Code Pink's co-founder Medea Benjamin had sharply criticized Obama's decision to intervene militarily in Libya in March, 2011. However, while just recently she wrote skeptically about Obama's motives and sincerity in deciding to withdraw all U.S. troops from Iraq by the end of the year, Benjamin has gone radio silent regarding Qaddafi's death.

Nevertheless, many in the lame-stream media and other leftist circles are exulting in Qaddafi's death as proof of the success of Obama's foreign policy. Yet they have no idea, nor seem to care, what comes next in Libya.

An estimated 20,000 portable, heat-seeking missiles that had been stockpiled in Libya are now missing. Many of them may well be in the hands of terrorists, who can use them to shoot down civilian aircraft.

Fundamentalist Islamic law may squelch any semblance of true pluralistic democracy and produce the kind of Islamic state ruled by politicians rather than ayatollahs that Nicholas Kristof was so afraid would sprout up in Iraq.

Libya is divided by regional and tribal factions without any nationally unifying force other than their opposition to the now deceased Qaddafi. They will have to build political and civil institutions virtually from scratch. Since Obama has committed to help the Libyan people in this regard, will the U.S. be signing up for yet another expensive nation-building exercise?
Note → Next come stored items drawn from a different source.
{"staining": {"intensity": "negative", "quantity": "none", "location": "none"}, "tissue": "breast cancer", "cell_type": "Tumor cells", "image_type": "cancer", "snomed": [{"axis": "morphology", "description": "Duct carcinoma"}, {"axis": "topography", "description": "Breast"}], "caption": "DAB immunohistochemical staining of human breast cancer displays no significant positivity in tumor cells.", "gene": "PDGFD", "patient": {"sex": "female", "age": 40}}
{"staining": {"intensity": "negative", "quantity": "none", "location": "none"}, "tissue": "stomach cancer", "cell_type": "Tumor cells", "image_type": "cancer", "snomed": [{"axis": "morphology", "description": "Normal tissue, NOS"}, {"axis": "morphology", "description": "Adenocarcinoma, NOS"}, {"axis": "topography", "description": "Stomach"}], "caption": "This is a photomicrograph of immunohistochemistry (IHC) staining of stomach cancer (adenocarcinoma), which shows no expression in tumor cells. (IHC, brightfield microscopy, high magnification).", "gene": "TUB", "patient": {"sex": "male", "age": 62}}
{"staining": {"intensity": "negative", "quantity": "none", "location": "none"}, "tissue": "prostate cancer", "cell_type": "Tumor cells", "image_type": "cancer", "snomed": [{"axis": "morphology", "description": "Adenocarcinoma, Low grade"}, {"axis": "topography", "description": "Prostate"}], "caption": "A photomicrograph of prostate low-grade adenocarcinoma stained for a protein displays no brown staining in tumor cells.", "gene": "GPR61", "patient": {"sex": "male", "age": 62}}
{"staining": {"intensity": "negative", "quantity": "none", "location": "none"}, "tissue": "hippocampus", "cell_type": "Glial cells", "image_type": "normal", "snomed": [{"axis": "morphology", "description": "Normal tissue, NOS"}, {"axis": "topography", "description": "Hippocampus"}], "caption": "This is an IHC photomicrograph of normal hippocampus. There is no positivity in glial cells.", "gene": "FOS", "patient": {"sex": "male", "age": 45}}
Finally, Libya is just a sideshow. As former Secretary of Defense Robert Gates said, the United States has no vital interest at stake in Libya. Qaddafi posed no present danger to this country. However, Iran does pose a critical threat. With his failed policy of engagement, Obama has allowed the Iranian threat to escalate to an alarming degree.

Many of Obama's supporters on the Left may savor Obama's "victory" in Libya, but it is a minor league win at best.